- [Given request]
Recast the records below as a numbered list, starting at the first line and ending at the line that contains "state / province: Guayas", both included. Leave out any blank lines.

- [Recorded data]
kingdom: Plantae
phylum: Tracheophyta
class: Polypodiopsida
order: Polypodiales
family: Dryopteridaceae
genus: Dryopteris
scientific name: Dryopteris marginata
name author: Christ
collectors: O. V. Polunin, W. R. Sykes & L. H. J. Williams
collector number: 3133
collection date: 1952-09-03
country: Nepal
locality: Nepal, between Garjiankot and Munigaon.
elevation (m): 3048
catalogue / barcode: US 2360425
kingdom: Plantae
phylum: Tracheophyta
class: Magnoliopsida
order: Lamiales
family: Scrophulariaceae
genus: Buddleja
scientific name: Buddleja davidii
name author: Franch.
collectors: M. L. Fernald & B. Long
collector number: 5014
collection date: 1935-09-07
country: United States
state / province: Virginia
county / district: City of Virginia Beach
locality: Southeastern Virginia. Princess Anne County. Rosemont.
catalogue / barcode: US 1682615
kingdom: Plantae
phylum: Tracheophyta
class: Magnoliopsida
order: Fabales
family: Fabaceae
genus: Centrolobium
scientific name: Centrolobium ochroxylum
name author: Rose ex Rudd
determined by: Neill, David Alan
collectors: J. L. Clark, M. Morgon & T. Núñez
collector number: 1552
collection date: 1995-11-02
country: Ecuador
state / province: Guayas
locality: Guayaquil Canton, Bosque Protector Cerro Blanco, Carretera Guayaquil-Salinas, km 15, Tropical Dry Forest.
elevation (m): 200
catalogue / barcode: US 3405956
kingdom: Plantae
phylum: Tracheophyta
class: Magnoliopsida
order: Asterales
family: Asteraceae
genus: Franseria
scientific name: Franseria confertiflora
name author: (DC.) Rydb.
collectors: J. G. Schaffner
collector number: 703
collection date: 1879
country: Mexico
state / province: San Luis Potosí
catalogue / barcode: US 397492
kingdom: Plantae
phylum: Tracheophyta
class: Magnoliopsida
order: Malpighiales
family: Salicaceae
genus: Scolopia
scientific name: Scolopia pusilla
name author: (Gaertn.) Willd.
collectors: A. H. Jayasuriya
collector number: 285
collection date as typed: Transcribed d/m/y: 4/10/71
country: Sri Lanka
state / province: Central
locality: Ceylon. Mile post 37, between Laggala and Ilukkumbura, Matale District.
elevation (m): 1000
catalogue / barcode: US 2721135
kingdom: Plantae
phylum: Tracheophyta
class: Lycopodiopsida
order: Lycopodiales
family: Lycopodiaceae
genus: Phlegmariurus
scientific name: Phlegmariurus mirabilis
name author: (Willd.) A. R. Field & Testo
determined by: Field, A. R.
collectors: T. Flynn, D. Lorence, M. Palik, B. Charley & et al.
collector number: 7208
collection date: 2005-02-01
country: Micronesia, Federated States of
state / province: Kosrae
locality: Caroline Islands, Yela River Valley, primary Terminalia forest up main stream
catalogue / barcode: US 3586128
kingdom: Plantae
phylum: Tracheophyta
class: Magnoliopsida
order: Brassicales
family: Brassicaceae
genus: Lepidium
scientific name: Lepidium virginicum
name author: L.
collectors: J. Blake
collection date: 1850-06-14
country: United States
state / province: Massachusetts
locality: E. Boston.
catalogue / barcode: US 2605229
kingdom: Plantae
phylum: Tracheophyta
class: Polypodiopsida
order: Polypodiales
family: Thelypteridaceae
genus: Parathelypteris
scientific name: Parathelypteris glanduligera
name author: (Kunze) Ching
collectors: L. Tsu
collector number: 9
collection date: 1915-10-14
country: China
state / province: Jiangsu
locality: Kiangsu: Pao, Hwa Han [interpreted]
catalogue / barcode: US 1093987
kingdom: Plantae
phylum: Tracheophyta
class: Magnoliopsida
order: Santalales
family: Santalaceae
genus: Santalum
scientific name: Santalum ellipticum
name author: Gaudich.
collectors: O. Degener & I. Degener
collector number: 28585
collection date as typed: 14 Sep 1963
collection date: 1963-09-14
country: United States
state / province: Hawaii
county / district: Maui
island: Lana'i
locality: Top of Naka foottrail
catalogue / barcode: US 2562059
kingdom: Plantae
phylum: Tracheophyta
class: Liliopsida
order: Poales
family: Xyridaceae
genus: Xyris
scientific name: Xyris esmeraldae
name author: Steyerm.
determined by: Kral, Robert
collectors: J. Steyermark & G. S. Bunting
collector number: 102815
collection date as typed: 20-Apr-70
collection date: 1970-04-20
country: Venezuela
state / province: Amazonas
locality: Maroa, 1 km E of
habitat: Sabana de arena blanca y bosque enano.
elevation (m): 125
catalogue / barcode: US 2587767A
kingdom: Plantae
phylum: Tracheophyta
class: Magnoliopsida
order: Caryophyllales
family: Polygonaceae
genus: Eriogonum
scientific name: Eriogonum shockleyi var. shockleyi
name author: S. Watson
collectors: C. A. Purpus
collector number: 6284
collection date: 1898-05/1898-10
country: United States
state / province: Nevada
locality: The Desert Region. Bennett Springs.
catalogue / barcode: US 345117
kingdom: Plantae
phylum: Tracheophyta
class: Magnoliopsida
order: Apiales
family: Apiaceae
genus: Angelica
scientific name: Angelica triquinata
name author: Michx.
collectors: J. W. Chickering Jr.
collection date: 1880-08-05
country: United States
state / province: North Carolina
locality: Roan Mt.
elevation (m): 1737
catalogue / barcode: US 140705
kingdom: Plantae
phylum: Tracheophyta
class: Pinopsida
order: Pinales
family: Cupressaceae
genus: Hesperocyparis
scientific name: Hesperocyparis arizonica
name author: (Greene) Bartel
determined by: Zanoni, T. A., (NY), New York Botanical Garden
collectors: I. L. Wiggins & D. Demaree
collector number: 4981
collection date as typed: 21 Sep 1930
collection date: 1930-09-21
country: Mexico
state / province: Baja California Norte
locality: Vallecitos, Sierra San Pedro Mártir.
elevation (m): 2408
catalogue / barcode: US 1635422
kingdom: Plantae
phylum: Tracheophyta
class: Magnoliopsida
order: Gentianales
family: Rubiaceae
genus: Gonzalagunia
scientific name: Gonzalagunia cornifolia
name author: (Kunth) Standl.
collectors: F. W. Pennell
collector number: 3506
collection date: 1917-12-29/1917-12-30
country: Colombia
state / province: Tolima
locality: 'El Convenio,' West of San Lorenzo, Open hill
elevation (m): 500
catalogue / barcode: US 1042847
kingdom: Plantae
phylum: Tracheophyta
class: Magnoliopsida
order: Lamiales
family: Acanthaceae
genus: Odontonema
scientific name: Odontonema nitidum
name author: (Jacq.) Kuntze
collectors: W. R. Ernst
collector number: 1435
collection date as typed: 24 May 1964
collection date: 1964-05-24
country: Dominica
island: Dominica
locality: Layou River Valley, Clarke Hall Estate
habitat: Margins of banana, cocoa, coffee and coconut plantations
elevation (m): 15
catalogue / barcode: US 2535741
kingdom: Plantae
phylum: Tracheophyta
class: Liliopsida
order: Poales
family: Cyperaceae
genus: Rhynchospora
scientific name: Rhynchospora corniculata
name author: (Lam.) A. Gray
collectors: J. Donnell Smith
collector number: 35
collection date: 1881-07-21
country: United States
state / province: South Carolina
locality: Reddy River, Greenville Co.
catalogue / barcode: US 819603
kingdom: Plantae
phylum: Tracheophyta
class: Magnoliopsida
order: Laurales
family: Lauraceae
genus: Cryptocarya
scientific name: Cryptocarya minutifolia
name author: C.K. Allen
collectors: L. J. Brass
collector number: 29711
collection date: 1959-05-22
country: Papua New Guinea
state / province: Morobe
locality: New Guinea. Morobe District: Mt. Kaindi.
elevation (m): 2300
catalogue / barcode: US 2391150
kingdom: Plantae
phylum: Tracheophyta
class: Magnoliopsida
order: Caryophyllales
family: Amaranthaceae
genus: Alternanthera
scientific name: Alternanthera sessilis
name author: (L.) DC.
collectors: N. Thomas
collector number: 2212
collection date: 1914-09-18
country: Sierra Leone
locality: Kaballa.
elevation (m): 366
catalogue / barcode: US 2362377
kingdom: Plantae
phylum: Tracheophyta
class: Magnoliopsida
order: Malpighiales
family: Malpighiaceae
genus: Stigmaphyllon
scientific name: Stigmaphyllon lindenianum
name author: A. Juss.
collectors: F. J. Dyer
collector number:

- [Complete output]
1. kingdom: Plantae
2. phylum: Tracheophyta
3. class: Polypodiopsida
4. order: Polypodiales
5. family: Dryopteridaceae
6. genus: Dryopteris
7. scientific name: Dryopteris marginata
8. name author: Christ
9. collectors: O. V. Polunin, W. R. Sykes & L. H. J. Williams
10. collector number: 3133
11. collection date: 1952-09-03
12. country: Nepal
13. locality: Nepal, between Garjiankot and Munigaon.
14. elevation (m): 3048
15. catalogue / barcode: US 2360425
16. kingdom: Plantae
17. phylum: Tracheophyta
18. class: Magnoliopsida
19. order: Lamiales
20. family: Scrophulariaceae
21. genus: Buddleja
22. scientific name: Buddleja davidii
23. name author: Franch.
24. collectors: M. L. Fernald & B. Long
25. collector number: 5014
26. collection date: 1935-09-07
27. country: United States
28. state / province: Virginia
29. county / district: City of Virginia Beach
30. locality: Southeastern Virginia. Princess Anne County. Rosemont.
31. catalogue / barcode: US 1682615
32. kingdom: Plantae
33. phylum: Tracheophyta
34. class: Magnoliopsida
35. order: Fabales
36. family: Fabaceae
37. genus: Centrolobium
38. scientific name: Centrolobium ochroxylum
39. name author: Rose ex Rudd
40. determined by: Neill, David Alan
41. collectors: J. L. Clark, M. Morgon & T. Núñez
42. collector number: 1552
43. collection date: 1995-11-02
44. country: Ecuador
45. state / province: Guayas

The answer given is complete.